The 58-year-old, twice-elected Member of Parliament for Vancouver Quadra announced her run Monday to head what some of its members call Canada’s “natural governing party.”
Kim Campbell succeeded Progressive Conservative Brian Mulroney as Prime Minister before losing the 1993 election that also included the first woman to lead the NDP, Yukoner Audrey McLaughlin. Green Party leader Elizabeth May became her party’s first elected MP in 2011.
“I have a style of working cooperatively with people. Liberals are looking for a new approach in our party,” Murray told the Courier on Monday. “The culture of the Liberal Party of Canada, with its focus on personalities and power and policies of the past, has not been successful, has not been resonating with Canadian citizenry. So I’m from outside that central Canadian establishment and will bring some new ideas and a co-operative approach.”
Murray’s opponents include lawyer Deborah Coyne, former astronaut Marc Garneau, Vancouver crown prosecutor Alex Burton and perceived front-runner Justin Trudeau, the former West Side schoolteacher and eldest son of former prime minister Pierre Trudeau. The party will choose a new leader on April 14, 2013 in Ottawa. Interim leader Bob Rae took over from academic Michael Ignatieff after the party’s third-place finish in 2011.
“I welcome everybody that’s in this race, I hope it’s going to be a race about ideas for rebuilding the party and ideas for Canada,” Murray said. “I will be bringing my set of ideas forward. In addition, people are looking for not just ideas but who has the track record of delivering and implementing ideas. I have a unique background in that to offer.”
Murray is the Liberal critic for small business and tourism, Asia-Pacific Gateway and Western Economic Diversification. She is anti-oil pipeline and pro-marijuana legalization. The South Africa-native won election with the B.C. Liberals in New Westminster under Gordon Campbell in 2001 and spent three years as environment minister and a year as management services minister before losing in the 2005 election.
She lost her first attempt federally, in the New Westminster-Coquitlam riding, but won in 2008 in Vancouver Quadra, the riding from 1984 to 1993 of former Liberal prime minister John Turner.
While Murray opposes a merger with the NDP, she favours a one-time system of run-offs among centre-left candidates to avoid a progressive vote split and retake ridings from the Conservatives.
“I am for a change in the culture of politics in Canada. Our democracy is eroding with this government and the secrecy and anti-democratic process, that needs to change and my view is we need a different electoral system, a way that fosters or rewards working together constructively,” she said.
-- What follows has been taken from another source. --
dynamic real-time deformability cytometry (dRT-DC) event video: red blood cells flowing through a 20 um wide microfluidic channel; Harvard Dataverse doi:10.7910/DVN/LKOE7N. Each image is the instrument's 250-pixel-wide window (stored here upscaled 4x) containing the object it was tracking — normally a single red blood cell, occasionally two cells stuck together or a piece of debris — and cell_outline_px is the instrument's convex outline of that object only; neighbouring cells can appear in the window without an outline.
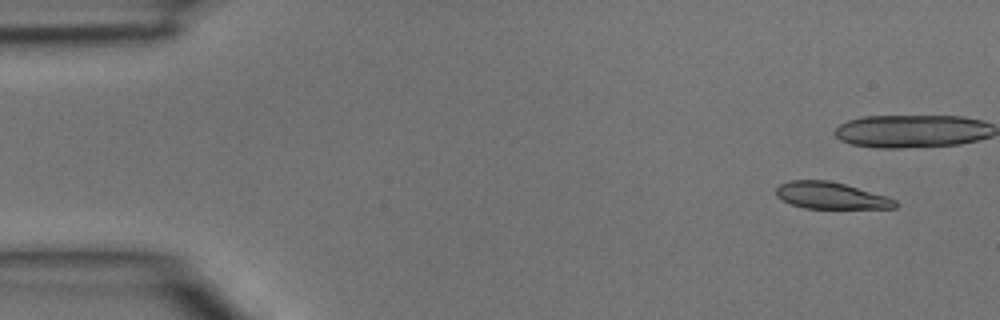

Murray said she is used to balancing family with business and cabinet with constituency work, so running a national campaign won’t harm her Vancouver Quadra commitments.
“I’ve fortunately got a very capable staff in Vancouver and Ottawa that will help me ensure we’re still serving the needs of constituents,” she said.
In 1979, Murray and husband Dirk Brinkman co-founded the Brinkman and Associates treeplanting company. Among their three grown children is actor-rapper Baba Brinkman.